Why My Garage Became a CX500 Graveyard
Found this 1981 Honda CX500 covered in dust behind my uncle’s barn last spring. Paid him $200 just to haul it away. Thing looked rough – tires flat, handlebars bent, seat cracked open like an egg. Honestly thought it was scrap metal at first.

But I’m stubborn. Told myself “how hard can it be?” Grabbed my toolkit and dove in headfirst. First mistake: didn’t take enough “before” pictures. Could’ve used them now for comparison.
Making This Bike Breathe Again
Started with the disgusting stuff. That gas tank smelled like rotten eggs! Poured out black sludge so thick it could’ve been motor oil. Used a whole gallon of vinegar and a handful of marbles to shake out the rust. Took three days just to stop getting rusty flakes outta there.
Next disaster: those carburetors. Gaskets were mush. Jets clogged with 40-year-old varnish. Took them apart in a baking pan so springs wouldn’t fly everywhere. Soaked everything overnight in pine-sol cleaner (cheaper than “real” carb cleaner). Weird trick but worked!

- Scrubbed every hole with brass wire from the hardware store
- Poked jets clear using unwound guitar strings
- Set float height just by eye-balling it
Electric Nightmares
The wiring looked like spaghetti thrown at the bike. Half the plastic connectors crumbled when I touched em. Tested every wire with a dollar store multimeter. Found three bad wires that looked fine on the outside but were rotten inside. Replaced em with cheap speaker wire.
Got nervous when hooking up the battery – put it in backwards the first time. Stupid mistake. Popped the main fuse. Thought I fried the whole system but thankfully just that little fuse.

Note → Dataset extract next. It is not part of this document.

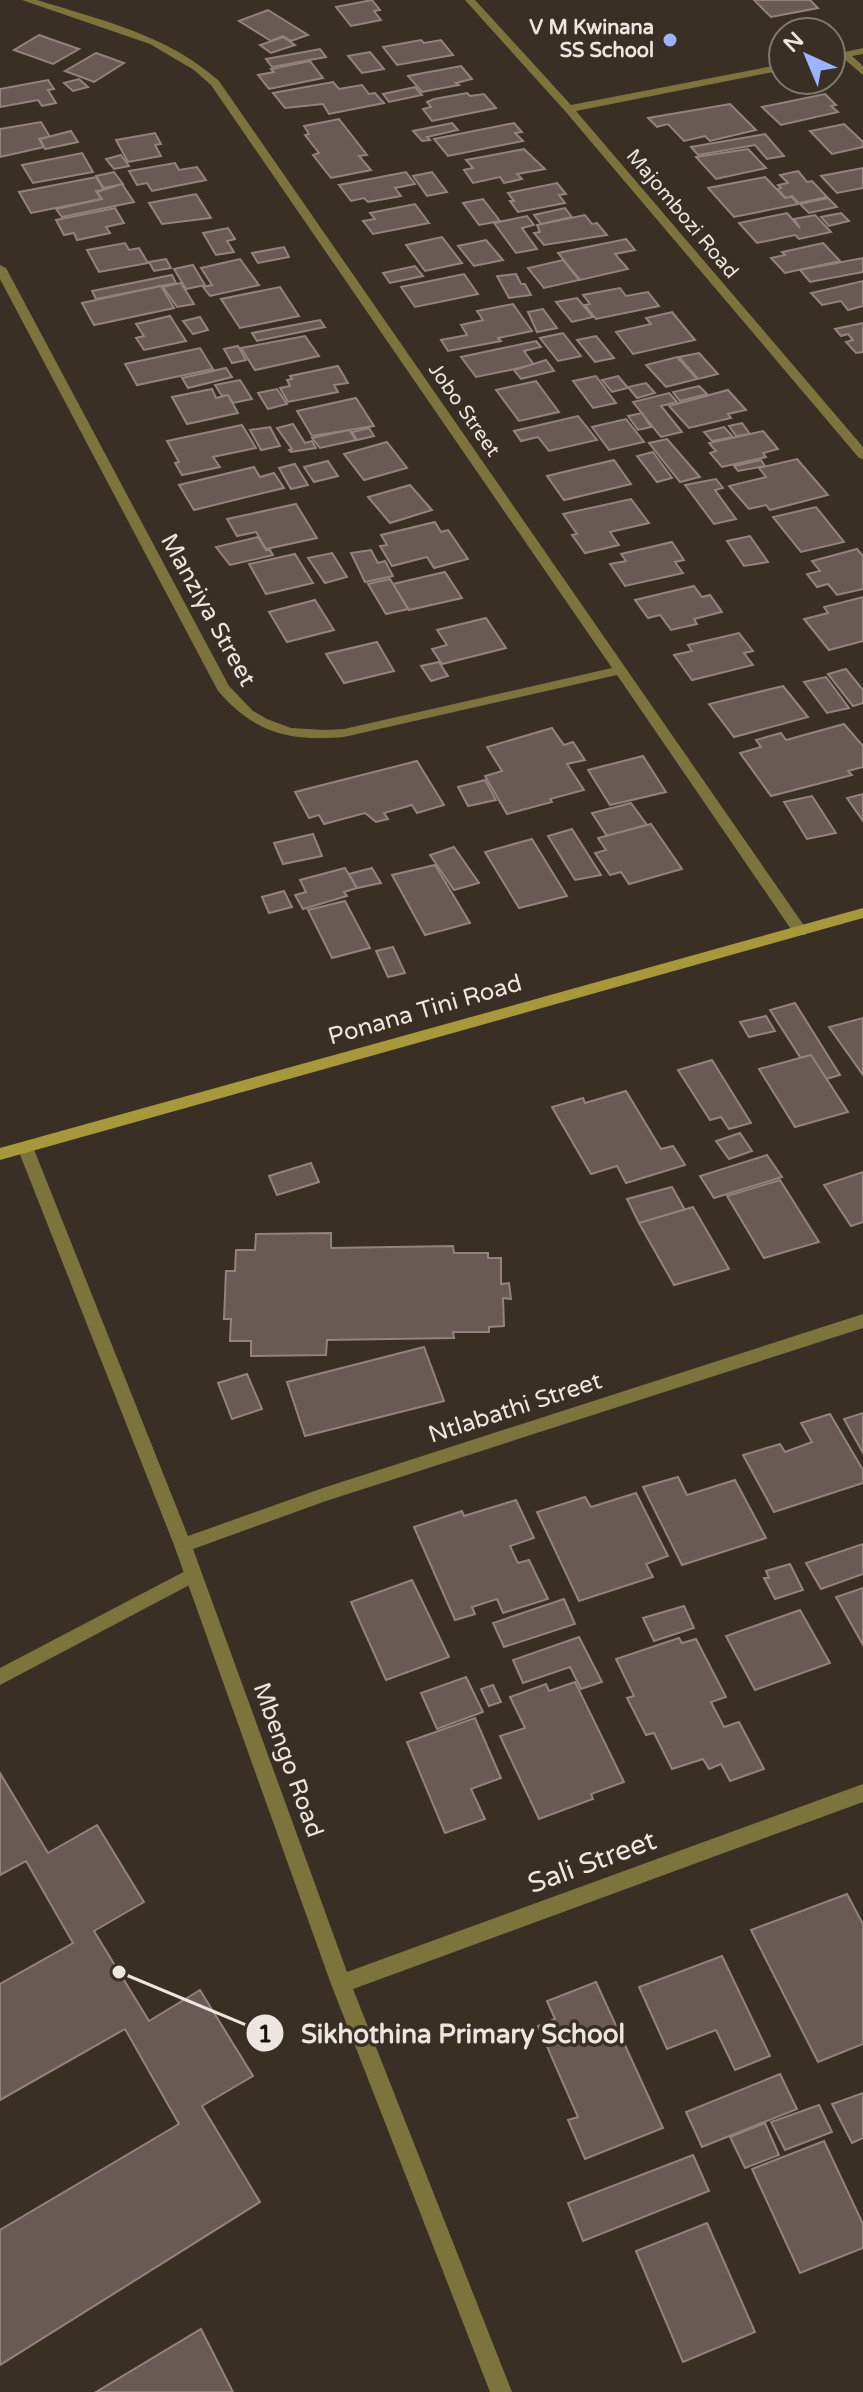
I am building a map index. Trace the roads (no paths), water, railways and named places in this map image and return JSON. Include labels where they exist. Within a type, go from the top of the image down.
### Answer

When That Engine Finally Coughed
After weeks of work, time for the scary part. Poured fresh gas in, kicked it over… nothing. Tried again – sputtered twice then died. Third try? Backfired loud enough to scare my dog! Finally got it running by spraying starter fluid into the air intake. Sounded like popcorn popping for five minutes until it warmed up. Smoke poured out everywhere – but that sweet V-twin sound eventually smoothed out.
Took it down the driveway slowly, front brakes squealing like angry birds. Needs new brake pads obviously. But hey – it MOVES! Not perfect yet – still leaks oil near the shifter and the speedometer jumps around like crazy. But for a $200 barn find? I’ll call this a win.